Stored data
□ □ □

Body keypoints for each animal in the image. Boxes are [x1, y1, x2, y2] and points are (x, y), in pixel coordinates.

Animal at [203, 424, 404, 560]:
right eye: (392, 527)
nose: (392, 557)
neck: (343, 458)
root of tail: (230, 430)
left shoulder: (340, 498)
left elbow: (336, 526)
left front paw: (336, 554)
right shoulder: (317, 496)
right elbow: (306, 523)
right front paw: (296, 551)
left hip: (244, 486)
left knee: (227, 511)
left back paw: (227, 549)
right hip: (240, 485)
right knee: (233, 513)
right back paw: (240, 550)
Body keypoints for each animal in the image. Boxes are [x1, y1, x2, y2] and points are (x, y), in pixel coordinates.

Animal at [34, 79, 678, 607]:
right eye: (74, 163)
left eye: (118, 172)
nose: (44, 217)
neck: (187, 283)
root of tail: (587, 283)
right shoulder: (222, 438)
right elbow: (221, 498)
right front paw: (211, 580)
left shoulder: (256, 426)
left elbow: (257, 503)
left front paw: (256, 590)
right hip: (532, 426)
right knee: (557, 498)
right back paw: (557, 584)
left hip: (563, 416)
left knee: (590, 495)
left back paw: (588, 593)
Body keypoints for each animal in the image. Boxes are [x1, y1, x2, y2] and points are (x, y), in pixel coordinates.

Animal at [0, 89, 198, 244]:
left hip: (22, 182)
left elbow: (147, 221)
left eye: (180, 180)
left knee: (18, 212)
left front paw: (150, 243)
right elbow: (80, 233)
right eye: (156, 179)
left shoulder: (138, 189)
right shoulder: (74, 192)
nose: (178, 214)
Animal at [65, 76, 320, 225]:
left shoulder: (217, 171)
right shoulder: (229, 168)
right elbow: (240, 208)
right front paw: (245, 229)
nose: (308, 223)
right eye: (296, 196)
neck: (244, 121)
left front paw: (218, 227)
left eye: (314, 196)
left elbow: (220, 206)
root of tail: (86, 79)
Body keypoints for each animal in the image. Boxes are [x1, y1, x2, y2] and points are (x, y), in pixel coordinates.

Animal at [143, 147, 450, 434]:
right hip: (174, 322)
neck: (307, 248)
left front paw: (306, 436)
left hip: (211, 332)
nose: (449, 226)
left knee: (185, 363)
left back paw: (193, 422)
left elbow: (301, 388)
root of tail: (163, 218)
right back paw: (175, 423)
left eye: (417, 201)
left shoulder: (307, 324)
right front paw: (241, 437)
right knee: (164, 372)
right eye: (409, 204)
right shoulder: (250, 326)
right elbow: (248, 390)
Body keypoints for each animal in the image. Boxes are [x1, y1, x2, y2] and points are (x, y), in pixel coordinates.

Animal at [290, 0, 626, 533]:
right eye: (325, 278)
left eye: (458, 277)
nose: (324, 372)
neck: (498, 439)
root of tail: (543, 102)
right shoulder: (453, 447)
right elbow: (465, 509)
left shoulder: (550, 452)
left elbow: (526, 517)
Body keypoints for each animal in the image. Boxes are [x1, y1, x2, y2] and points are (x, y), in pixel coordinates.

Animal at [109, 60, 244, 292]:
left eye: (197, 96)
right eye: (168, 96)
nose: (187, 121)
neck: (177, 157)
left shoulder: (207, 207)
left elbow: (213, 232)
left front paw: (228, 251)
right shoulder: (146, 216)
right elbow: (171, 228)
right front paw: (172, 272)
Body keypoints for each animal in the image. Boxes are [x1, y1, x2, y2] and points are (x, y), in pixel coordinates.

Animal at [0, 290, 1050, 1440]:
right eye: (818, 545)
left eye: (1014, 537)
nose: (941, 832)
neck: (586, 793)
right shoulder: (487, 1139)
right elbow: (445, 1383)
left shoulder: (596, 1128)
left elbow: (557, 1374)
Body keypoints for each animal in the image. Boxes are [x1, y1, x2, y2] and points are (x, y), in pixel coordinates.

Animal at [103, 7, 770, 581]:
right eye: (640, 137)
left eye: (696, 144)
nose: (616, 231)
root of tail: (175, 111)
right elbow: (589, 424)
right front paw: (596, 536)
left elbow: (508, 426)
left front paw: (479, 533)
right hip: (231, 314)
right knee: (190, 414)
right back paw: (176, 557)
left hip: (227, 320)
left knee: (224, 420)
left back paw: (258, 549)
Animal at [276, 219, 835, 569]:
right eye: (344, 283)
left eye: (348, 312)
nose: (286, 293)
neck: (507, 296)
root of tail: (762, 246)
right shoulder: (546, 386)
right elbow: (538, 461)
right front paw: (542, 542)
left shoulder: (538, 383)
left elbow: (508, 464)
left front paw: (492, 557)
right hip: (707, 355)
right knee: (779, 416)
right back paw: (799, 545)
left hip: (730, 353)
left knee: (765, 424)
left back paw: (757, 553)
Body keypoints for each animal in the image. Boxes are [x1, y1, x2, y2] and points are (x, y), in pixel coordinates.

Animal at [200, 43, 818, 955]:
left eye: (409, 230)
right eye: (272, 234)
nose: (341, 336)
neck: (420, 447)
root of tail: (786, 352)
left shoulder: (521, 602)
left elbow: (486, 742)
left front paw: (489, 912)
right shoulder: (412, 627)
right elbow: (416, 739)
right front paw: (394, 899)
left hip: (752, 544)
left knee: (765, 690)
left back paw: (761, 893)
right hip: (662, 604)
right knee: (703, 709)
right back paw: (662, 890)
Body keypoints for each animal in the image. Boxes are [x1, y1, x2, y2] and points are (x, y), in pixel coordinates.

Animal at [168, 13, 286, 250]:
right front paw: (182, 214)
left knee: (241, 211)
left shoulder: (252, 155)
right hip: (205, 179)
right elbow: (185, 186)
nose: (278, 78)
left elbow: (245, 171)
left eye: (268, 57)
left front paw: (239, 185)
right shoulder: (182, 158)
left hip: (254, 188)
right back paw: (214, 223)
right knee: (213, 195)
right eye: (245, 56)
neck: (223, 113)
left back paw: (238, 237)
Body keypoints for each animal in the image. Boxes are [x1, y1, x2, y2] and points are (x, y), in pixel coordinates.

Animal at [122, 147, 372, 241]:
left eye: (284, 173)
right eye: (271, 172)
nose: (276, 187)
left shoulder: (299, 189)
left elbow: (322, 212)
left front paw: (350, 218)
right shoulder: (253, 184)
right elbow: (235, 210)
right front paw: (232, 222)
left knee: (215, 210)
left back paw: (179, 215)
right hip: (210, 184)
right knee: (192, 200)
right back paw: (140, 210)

□ □ □

WHAT YOU SHOULD DO -
Using the entries above, give back exactly the line containing "left back paw: (227, 549)", the line containing "right eye: (74, 163)", and every line between them, and nothing else.

RESPONSE TO THIS TASK -
left back paw: (227, 549)
right hip: (240, 485)
right knee: (233, 513)
right back paw: (240, 550)
Body keypoints for each animal in the image. Boxes are [x1, y1, x2, y2] and points are (x, y), in pixel coordinates.

Animal at [34, 79, 678, 607]:
right eye: (74, 163)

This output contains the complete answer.